The new university of Bayreuth, located in a secluded corner of the Western world directly facing the Iron Curtain, established an Africa centre as part of its international profile. The university could offer Ulli Beier the old Mint of the principality to house a collection of African art, create a centre for multicultural interaction. This brainchild, Iwalewa Haus, appears as sustainable institution celebrating its 30th anniversary later this year (2011). The other important project was the Oshogbo archives. The ruler (Ataoja) of Oshogbo purchased a substantial part of Ulli Beier’s archive, in particular the extremely rich photo archive and provided the facilities where these treasures could be presented and preserved.

This points to two aspects of Ulli Beier’s activities that are hardly ever mentioned. One is Ulli Beier as photographer.
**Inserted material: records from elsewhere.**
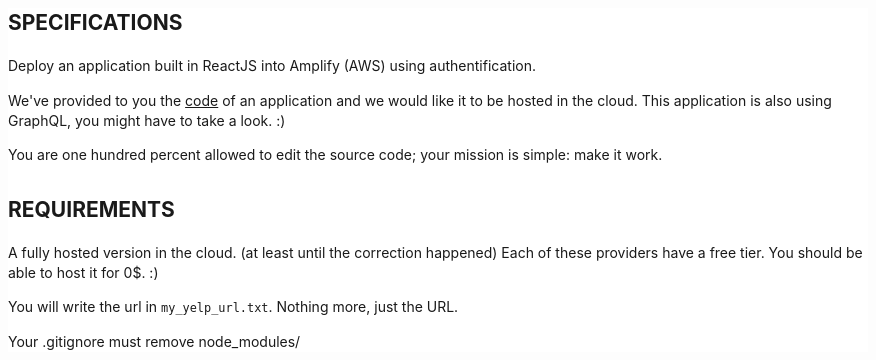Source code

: ## SPECIFICATIONS
Deploy an application built in ReactJS into Amplify (AWS) using authentification.

We've provided to you the [code](https://storage.googleapis.com/qwasar-public/track-web/my_yield.zip) of an application and we would like it to be hosted in the cloud.
This application is also using GraphQL, you might have to take a look. :)

You are one hundred percent allowed to edit the source code; your mission is simple: make it work.

## REQUIREMENTS
A fully hosted version in the cloud. (at least until the correction happened)
Each of these providers have a free tier. You should be able to host it for 0$. :)

You will write the url in `my_yelp_url.txt`. Nothing more, just the URL.

Your .gitignore must remove node_modules/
With his double lense Rolleiflex  Ulli Beier shot the most amazing portraits of traditional rulers, healers, priests. His photo documentation of the patients of the Lantora Mental Hospital in Abeokuta ‘Luckless Heads’ became legendary. Theatre photographs of Duro Ladipo’s plays in Nigeria and on international tours made theatre history. Ulli Beier’s photos are a unique documentation of the dignitaries, the artists, the intellectuals, and commoners in the Nigeria of the 1950 and 60s – pictures without the ethnographic gaze. But Ulli Beier was also involved in theatre and radio drama as script writer, director, translator. Play scripts translated from Yoruba into English, German into Yoruba, Yoruba into German, were for a time Ulli’s daily bread. Under the pen name Obotunde Ijimere he produced the highly successful Obatala plays, including an adaptation of Hugo von Hofmannsthal’s Everyman (1911) (the favourite of the Makerere Travelling Theatre audiences) and for Nigeria Broadcasting he translated radio plays by the later Nobel Laureates Böll and Grass,but also Enzensberger and Günter Eich.

Ulli Beier saw himself as a mediator, a translator and facilitator of mutual cultural inspirations. Arranging and accompanying Duro Ladipo with his Oba Koso (reworked by Soyinka as Death and the King’s Horseman) to the Berlin Festival in 1964 was such an out-dooring of Yoruba performing arts in Europe. On the other hand, Ulli Beier arranged in the Mbari Club in 1962 an exhibition of woodcuts by the German expressionist painter Schmidt-Rottluff. He was one of those artist inspired by African art  as seen in the European museums and celebrated in Carl Einstein’s seminal essay on African Masks. Posters for exhibitions at the Mbari Club by Bisi Fabunmi or Georgina Beier display the circular cross fertilisation African art, German expressionism, modern African artists.  Ulli Beier’s merits as cultural pioneer, as facilitator who opens doors, paves the way for new moves in aesthetic cross-  fertilisation  is undisputed.

Ulli Beier died on April 3rd 2001 in Sydney, Australia, aged 89.